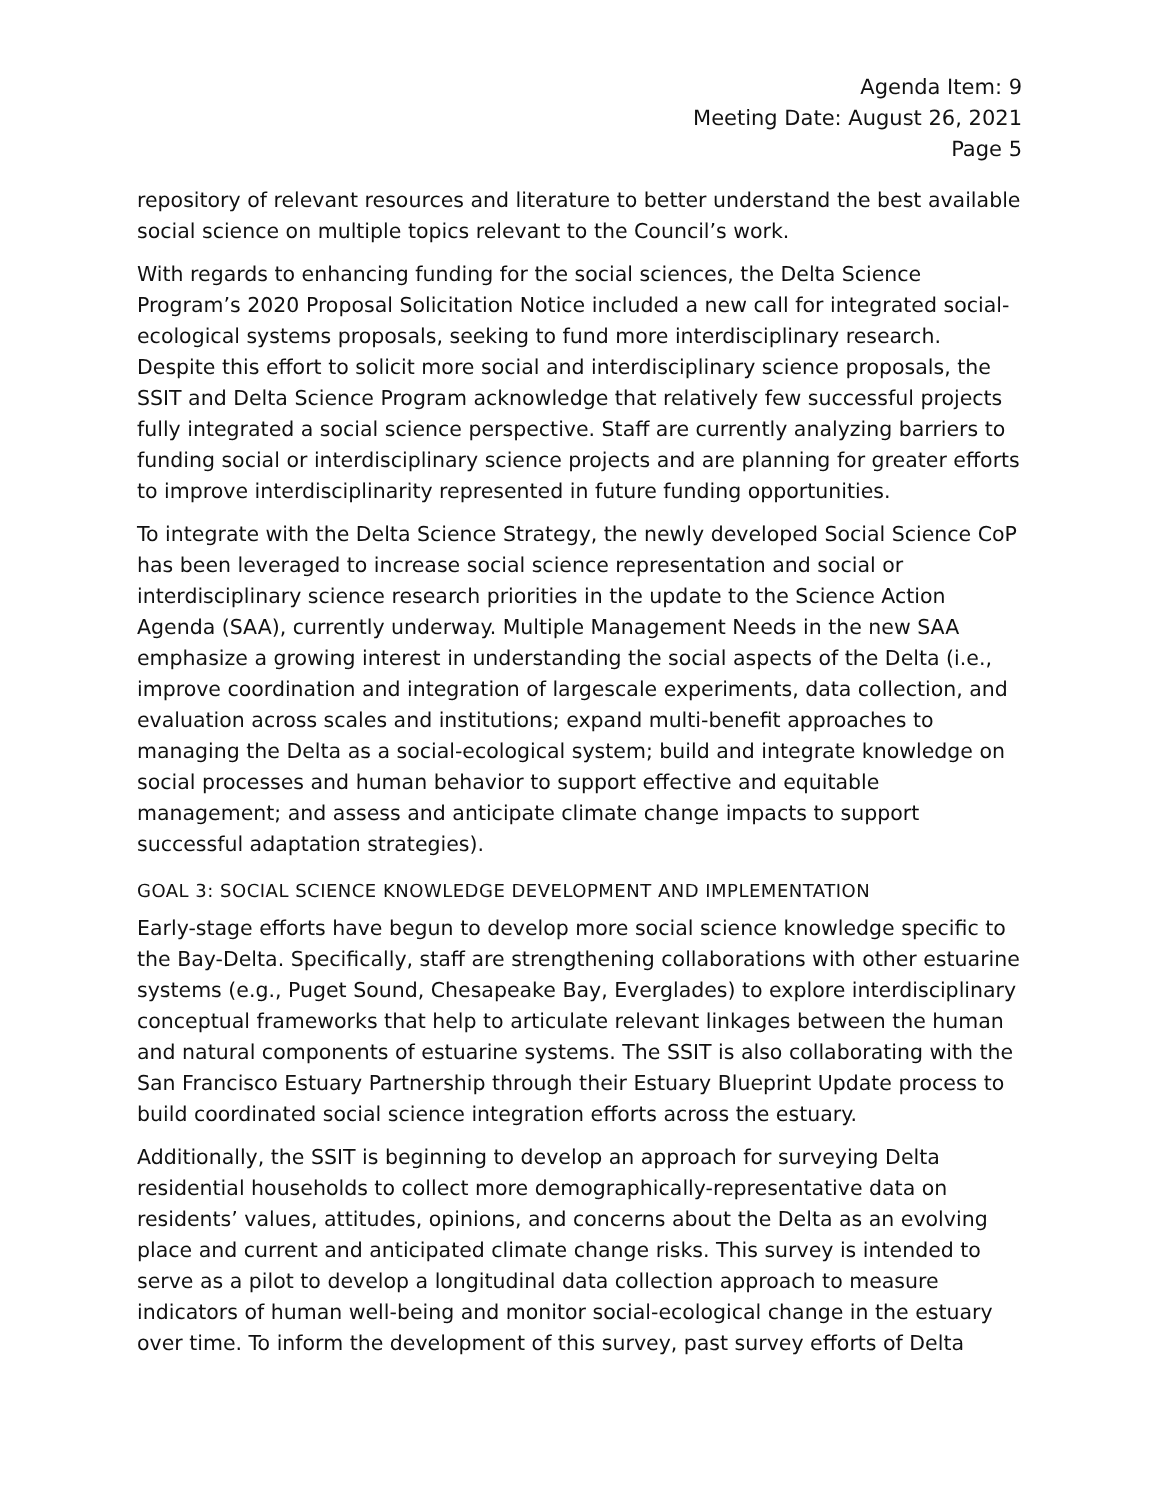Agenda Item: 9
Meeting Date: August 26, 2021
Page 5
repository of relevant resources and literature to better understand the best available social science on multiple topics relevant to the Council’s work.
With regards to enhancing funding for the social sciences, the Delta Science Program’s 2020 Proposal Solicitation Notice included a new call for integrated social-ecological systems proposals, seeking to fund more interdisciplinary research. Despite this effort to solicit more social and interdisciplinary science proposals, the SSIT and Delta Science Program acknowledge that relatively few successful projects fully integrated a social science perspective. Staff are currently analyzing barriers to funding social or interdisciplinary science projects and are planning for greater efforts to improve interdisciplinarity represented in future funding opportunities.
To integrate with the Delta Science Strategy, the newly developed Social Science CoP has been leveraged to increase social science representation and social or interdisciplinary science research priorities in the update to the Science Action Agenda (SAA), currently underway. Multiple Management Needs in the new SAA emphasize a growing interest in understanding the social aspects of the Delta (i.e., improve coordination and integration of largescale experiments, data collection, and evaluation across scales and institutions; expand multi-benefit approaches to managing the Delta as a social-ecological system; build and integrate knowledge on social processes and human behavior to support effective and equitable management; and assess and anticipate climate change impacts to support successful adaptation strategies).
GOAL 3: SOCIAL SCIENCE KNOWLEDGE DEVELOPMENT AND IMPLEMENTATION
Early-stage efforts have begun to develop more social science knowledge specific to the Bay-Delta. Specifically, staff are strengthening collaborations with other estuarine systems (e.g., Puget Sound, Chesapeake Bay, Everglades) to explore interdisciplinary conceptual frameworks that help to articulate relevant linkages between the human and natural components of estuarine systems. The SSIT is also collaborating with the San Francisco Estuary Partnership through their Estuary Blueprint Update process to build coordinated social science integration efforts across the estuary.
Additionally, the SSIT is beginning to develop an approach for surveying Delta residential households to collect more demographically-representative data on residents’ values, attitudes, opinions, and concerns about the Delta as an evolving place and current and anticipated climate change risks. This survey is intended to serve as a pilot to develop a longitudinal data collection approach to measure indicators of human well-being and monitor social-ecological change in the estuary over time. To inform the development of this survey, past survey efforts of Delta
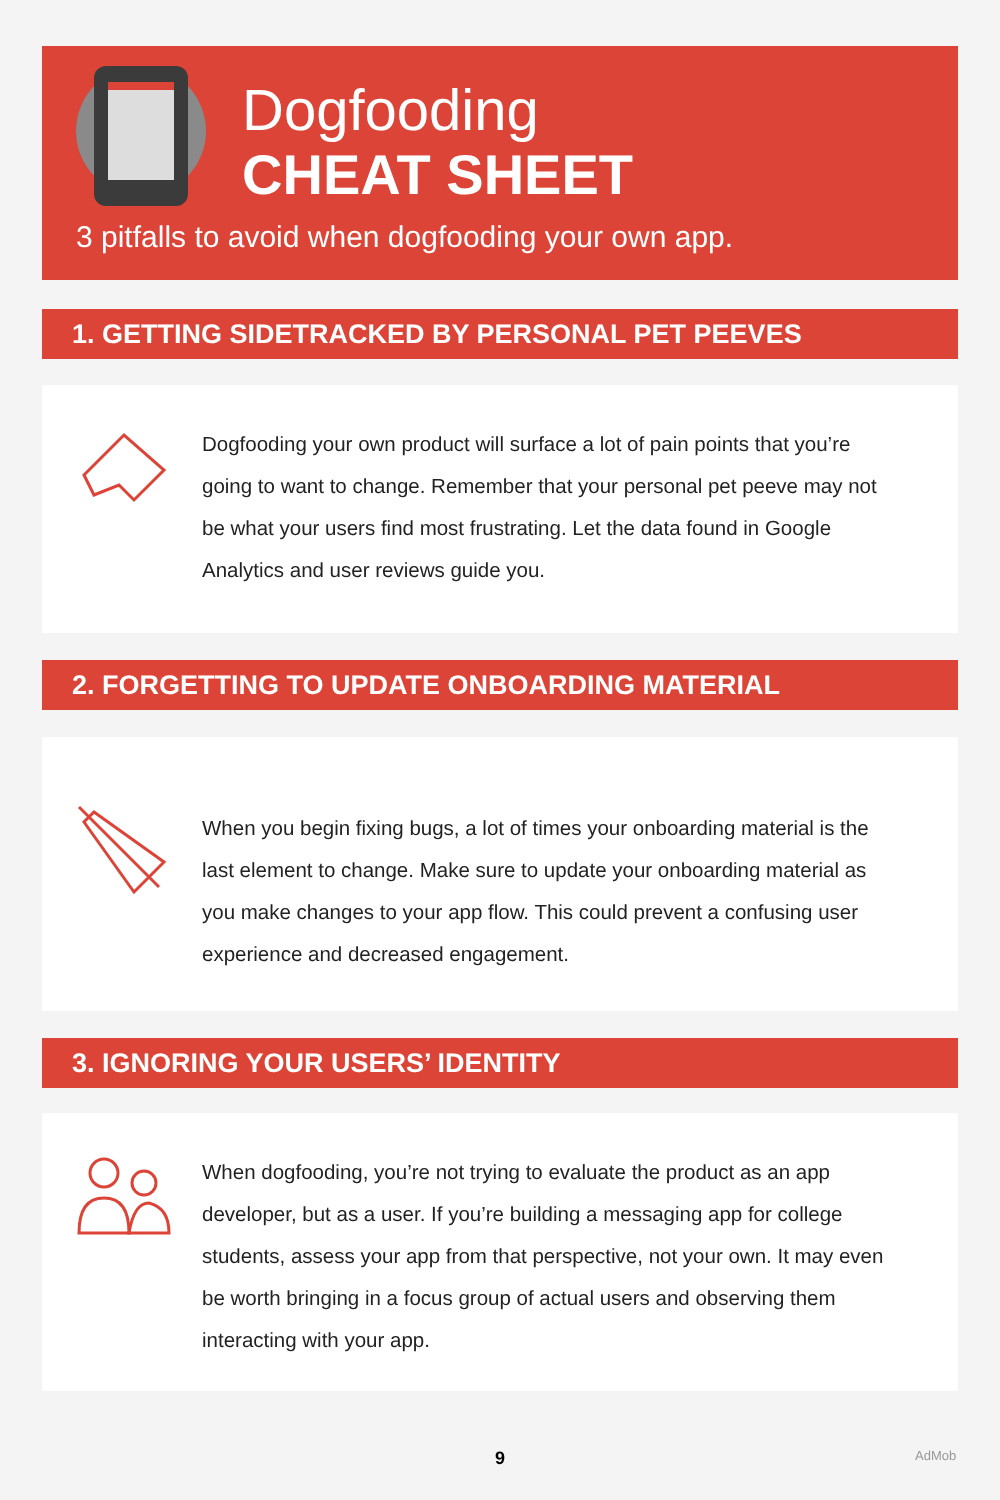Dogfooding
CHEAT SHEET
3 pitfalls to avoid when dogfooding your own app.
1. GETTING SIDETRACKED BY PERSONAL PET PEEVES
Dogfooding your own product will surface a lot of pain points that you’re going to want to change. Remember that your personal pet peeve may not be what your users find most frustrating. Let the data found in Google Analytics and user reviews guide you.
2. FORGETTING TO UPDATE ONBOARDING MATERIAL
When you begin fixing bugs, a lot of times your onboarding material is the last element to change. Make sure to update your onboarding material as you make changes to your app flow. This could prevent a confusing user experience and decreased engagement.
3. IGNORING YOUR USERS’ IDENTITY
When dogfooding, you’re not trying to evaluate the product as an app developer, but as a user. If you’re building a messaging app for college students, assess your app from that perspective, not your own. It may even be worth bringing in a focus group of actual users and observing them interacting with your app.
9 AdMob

+ + + + +

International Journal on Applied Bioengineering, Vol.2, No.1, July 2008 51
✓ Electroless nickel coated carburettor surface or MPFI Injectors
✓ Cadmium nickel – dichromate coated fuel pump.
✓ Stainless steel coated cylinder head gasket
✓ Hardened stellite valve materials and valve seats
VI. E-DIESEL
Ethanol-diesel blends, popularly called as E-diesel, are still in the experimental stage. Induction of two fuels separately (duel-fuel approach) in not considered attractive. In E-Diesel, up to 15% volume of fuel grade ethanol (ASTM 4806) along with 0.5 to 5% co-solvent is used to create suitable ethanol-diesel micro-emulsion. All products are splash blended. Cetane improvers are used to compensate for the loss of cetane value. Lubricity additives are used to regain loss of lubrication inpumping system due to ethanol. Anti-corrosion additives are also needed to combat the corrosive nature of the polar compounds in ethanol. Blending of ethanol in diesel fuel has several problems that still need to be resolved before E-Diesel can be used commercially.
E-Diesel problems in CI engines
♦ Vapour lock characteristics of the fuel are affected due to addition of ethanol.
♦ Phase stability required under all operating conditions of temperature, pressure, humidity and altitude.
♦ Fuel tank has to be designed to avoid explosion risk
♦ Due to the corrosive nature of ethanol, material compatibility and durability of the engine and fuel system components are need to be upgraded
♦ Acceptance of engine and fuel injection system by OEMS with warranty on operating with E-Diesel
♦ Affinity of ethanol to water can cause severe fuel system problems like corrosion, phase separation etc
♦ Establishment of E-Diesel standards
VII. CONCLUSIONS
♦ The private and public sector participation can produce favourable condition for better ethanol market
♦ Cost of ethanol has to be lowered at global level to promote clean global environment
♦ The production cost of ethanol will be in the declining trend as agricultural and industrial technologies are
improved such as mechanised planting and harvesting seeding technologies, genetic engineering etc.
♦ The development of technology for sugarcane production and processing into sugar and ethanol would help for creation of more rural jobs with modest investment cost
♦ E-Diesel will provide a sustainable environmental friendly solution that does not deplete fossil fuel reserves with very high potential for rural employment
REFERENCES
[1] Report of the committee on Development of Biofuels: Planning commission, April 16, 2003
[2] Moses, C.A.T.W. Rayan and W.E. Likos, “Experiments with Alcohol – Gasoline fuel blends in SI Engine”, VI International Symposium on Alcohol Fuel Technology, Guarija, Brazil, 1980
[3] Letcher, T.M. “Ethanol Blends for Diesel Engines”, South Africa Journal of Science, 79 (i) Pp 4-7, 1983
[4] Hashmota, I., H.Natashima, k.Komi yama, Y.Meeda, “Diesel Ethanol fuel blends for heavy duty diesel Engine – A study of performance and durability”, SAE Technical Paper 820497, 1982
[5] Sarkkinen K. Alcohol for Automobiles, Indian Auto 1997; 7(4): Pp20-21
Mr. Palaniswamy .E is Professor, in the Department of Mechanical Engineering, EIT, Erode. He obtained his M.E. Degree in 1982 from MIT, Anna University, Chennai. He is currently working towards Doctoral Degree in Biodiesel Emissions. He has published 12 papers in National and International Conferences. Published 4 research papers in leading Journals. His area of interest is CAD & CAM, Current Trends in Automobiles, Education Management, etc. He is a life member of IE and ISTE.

+ + + + +

* [WORK REQUIRED]
Every line that contains the string "International" should be copied from the records.

* [SOLUTION FOR THIS EXERCISE]
International Journal on Applied Bioengineering, Vol.2, No.1, July 2008 51
[2] Moses, C.A.T.W. Rayan and W.E. Likos, “Experiments with Alcohol – Gasoline fuel blends in SI Engine”, VI International Symposium on Alcohol Fuel Technology, Guarija, Brazil, 1980
Mr. Palaniswamy .E is Professor, in the Department of Mechanical Engineering, EIT, Erode. He obtained his M.E. Degree in 1982 from MIT, Anna University, Chennai. He is currently working towards Doctoral Degree in Biodiesel Emissions. He has published 12 papers in National and International Conferences. Published 4 research papers in leading Journals. His area of interest is CAD & CAM, Current Trends in Automobiles, Education Management, etc. He is a life member of IE and ISTE.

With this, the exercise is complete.